Thursday, 1 July 2021

Beasts before us is a great read

 

Bloomsbury Sigma 2021
ISBN 978-1-4729-8397-8

Elsa Panciroli is a young Scottish palaeontologist with a story to tell. She challenges the narrative that mammals were insignificant creatures living in the shadow of the dinosaurs until after the end-Cretaceous extinction.

The first age of mammals, she tells us, was in the Permian 300-250 million years ago. This is when the ancestors of therians were dominant and included large herbivores and carnivores quite as impressive as the later dinosaurs. Then there was another extinction event triggered by massive lava flows lasting 800 thousand years - The Great Dying. Those that survived were mostly small and included the first mammaliaforms. 

Yes, the definition of a mammal, especially in the fossil record, is based on us having only two sets of teeth with the deciduous teeth being lost at weaning. So for purists Elsa Panciroli is describing the history of the Synapsids, one of the two great lineages of amniotes, from which mammals arose. The other lineage was Sauropsids that comprises dinosaurs (including birds) and reptiles.

In Pursuit of Early Mammals

The history of synapsids has been told before but in a more academic style by one of Panciroli's heroines Zofia Kielan-Jaworowska (review here). 

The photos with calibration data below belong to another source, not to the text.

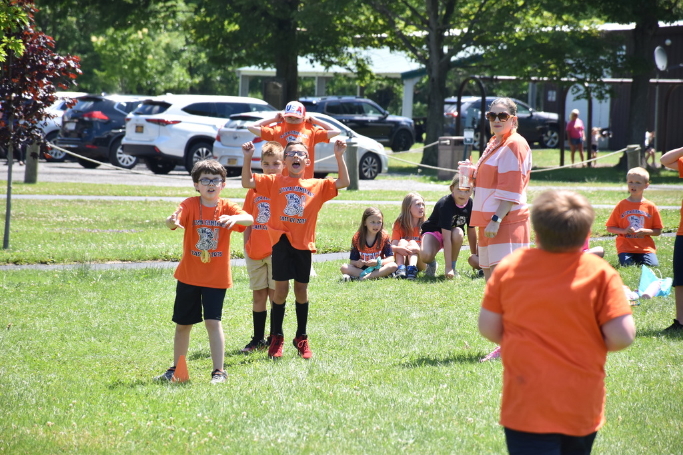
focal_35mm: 210
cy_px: 228
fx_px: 3984
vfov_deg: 6.5
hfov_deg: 9.8
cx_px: 342
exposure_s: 1/800
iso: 500
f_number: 5.6
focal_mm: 140
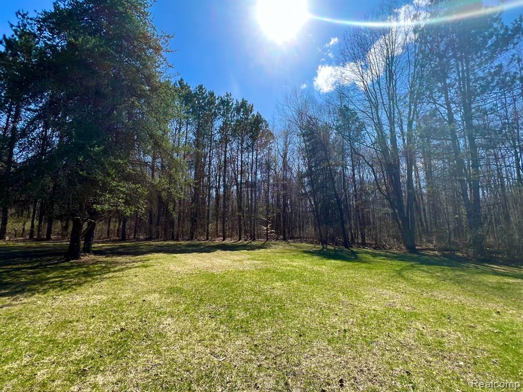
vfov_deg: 89.9
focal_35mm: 13
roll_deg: -0.2
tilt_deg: +8.5
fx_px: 196
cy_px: 196
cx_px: 262
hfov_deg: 106.2
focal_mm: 1.57
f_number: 1.8
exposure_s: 1/840
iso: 32
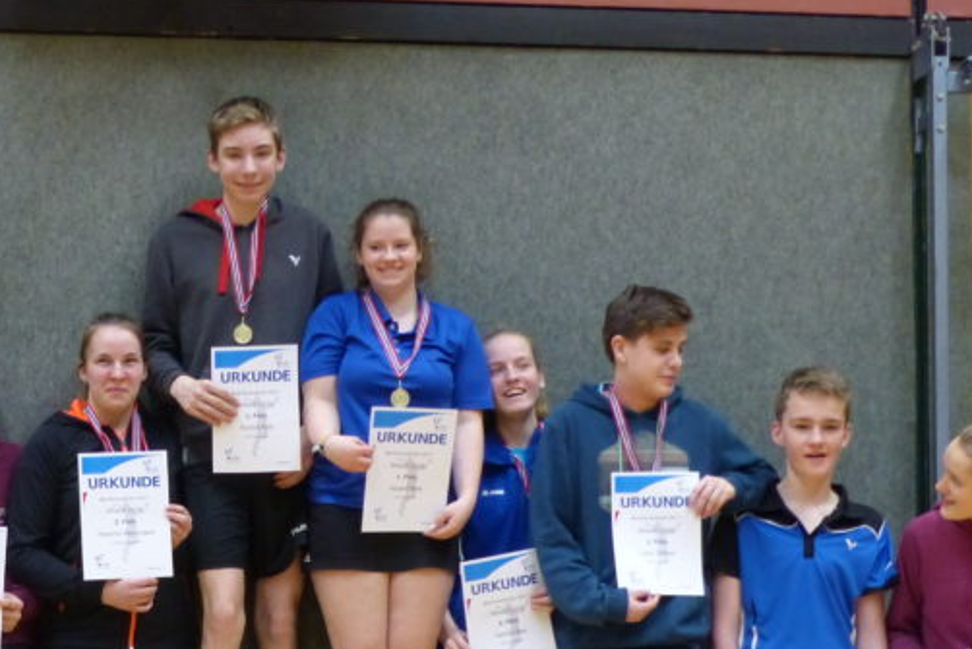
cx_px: 130
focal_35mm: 104
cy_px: 645
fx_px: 2809
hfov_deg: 19.3
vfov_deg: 13.0
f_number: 2.8
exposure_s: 1/50
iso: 400
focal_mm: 8.7
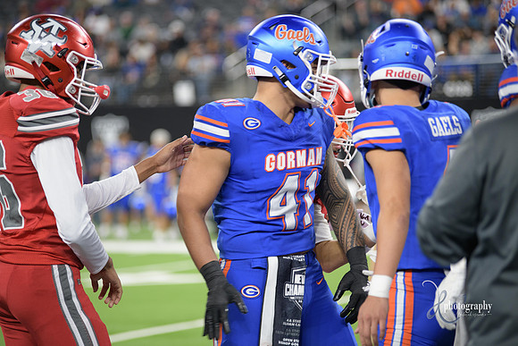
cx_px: 259
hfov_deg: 13.7
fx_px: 2159
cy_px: 173
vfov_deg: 9.2
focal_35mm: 150
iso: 1000
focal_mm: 150
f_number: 2.8
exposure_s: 1/400
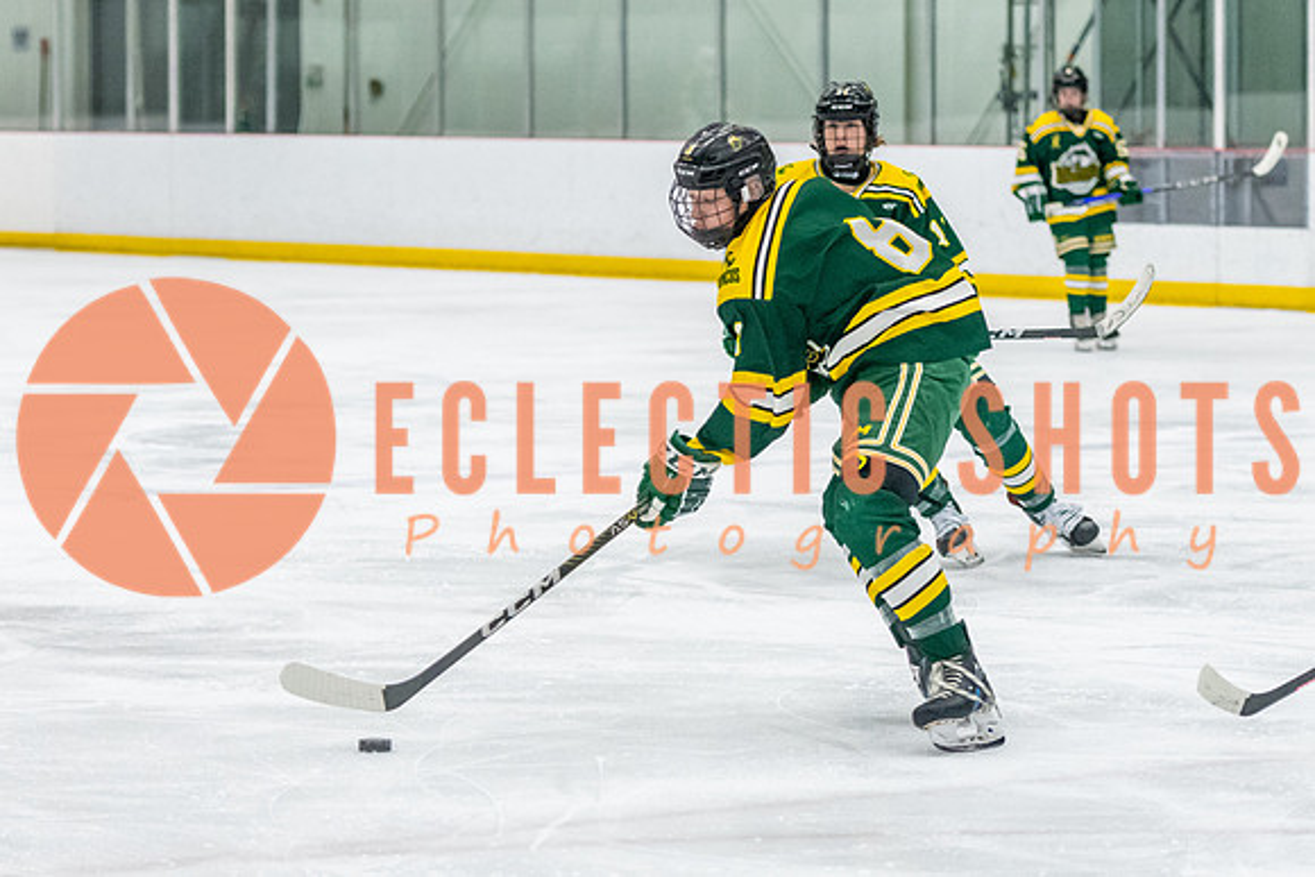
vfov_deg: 8.5
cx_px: 601
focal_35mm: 161
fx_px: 5896
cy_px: 482
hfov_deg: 12.7
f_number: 2.8
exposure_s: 1/800
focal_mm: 86
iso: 4000
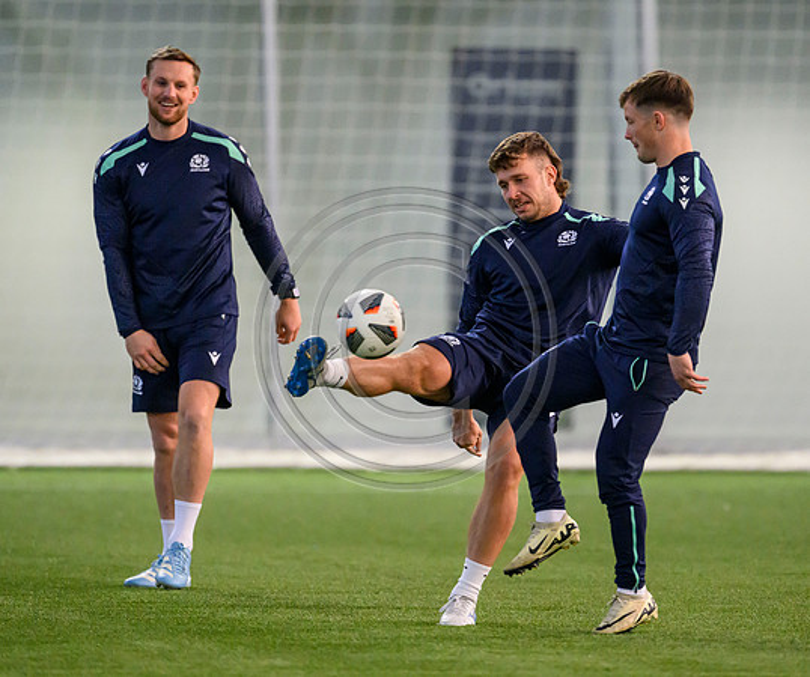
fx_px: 16390
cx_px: 491
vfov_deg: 2.4
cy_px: 350
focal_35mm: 672
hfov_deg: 2.8
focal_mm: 560
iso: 10000
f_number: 4
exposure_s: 1/1000
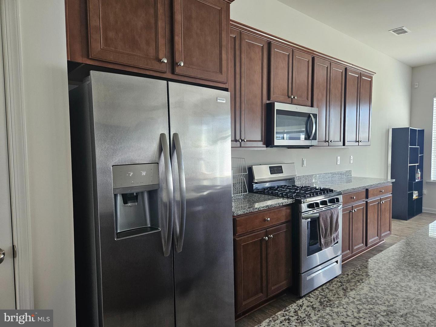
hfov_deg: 73.9
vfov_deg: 58.9
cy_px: 164
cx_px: 218
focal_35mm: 23
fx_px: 290
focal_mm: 5.4
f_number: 1.8
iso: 160
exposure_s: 1/120
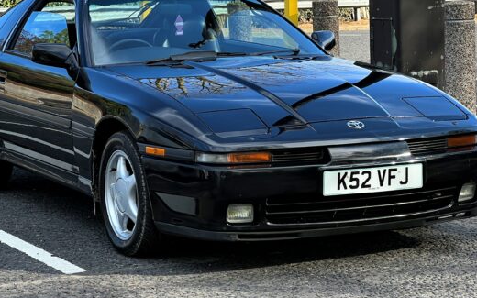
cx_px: 197
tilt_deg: -3.6
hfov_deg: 17.4
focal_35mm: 120
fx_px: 1560
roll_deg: +2.6
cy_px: 116
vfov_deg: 10.9
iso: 32
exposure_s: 1/172
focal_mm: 9
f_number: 2.8
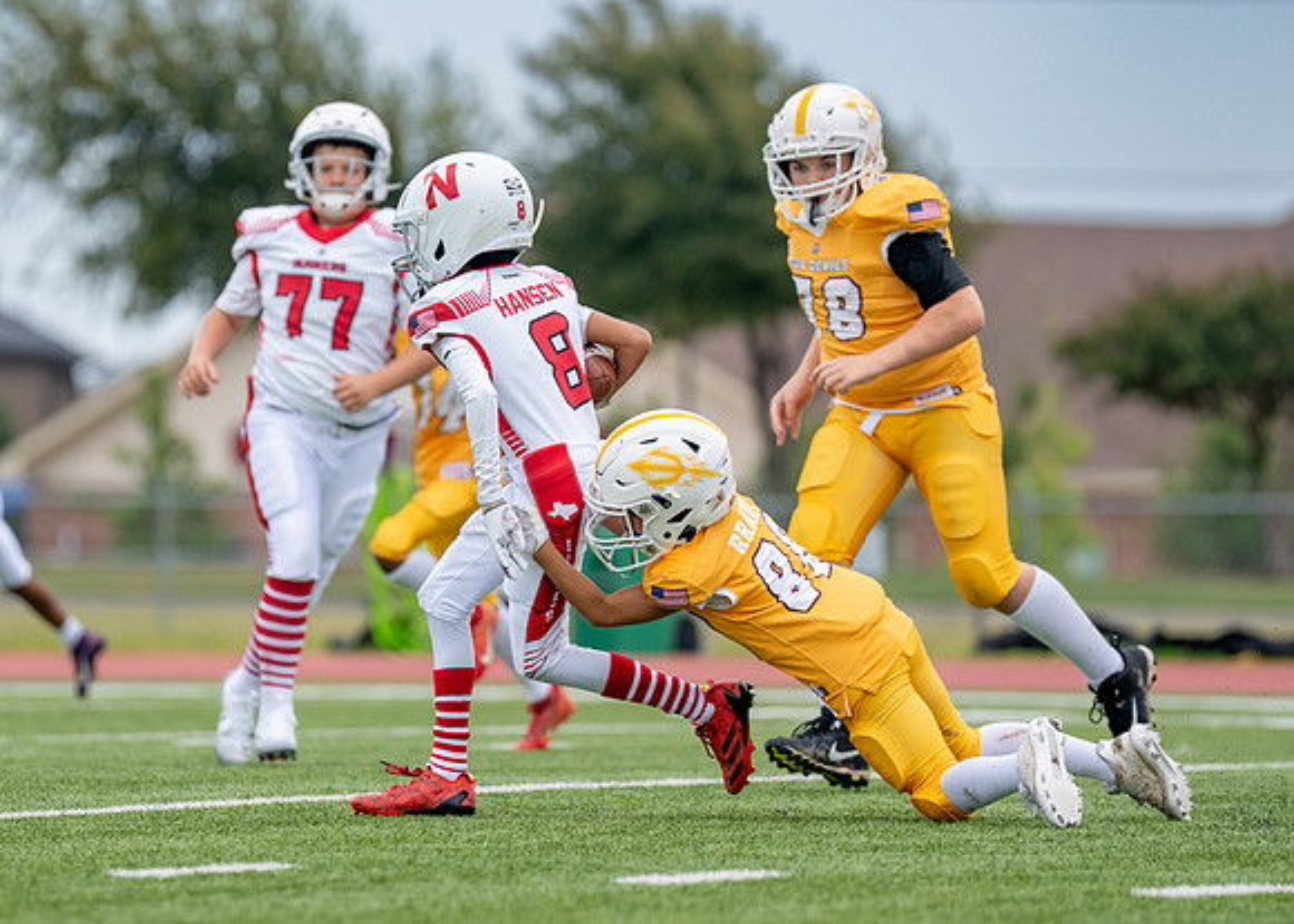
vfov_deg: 4.2
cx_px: 436
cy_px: 411
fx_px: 12558
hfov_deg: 5.9
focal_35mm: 342
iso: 200
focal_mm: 200
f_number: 2.8
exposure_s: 1/2000
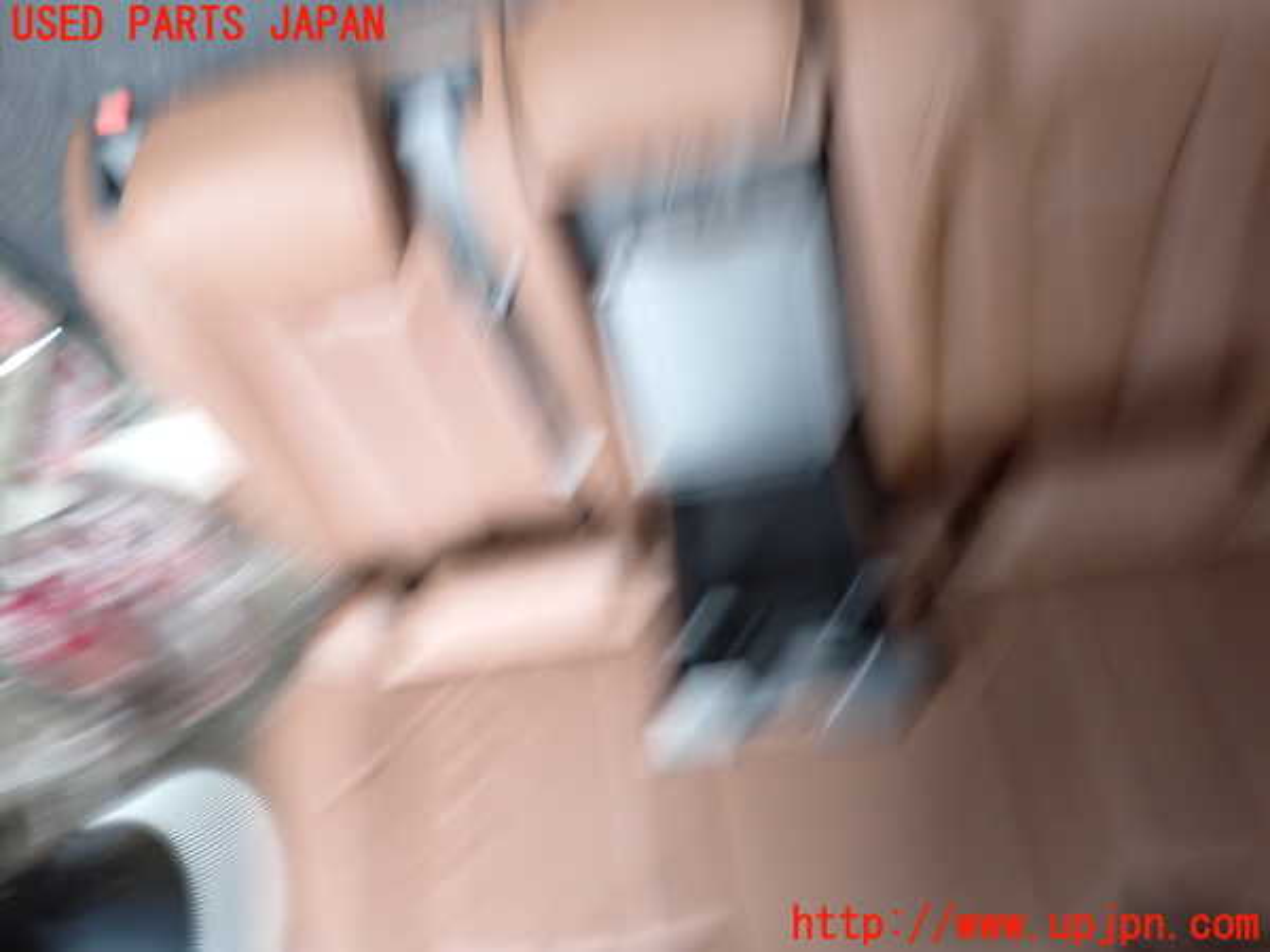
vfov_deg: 54.9
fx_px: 917
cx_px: 635
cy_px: 476
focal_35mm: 25
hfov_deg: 69.4
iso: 200
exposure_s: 1/30
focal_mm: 4.5
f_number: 2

Some mammalian features undoubtedly evolved earlier than lactation. They include fur and differentiation of the teeth into incisors, canines and molars. The immediate ancestors of therians adopted a nocturnal life style. There is evidence for this in the structure of our eyes (two of the four types of cone in other vertebrates were lost) and most mammals have poorer colour vision than primates where it has been partially regained through evolution of opsins. 

Elsa Panciroli started this book while finishing her PhD studying Jurassic fossils from the Isle of Skye. A truly astonishing achievement. The account of synapsid evolution alternates with trips to the field, scanning of fossils embedded in rock using the synchotron near Grenoble and (carefully supervised) viewing of rare Chinese fossils. 

Zofia Kielan-Jaworowska in the field

Panciroli is also very much of her time. She laments that many key fossils were taken without consultation of indigenous people. It concerns her that most palaeontologists have been male (despite Kielan Jaworowska see here) and of course she worries intensely about climate change. In a final short chapter she speculates on what type of mammal will surive the current mass extinction.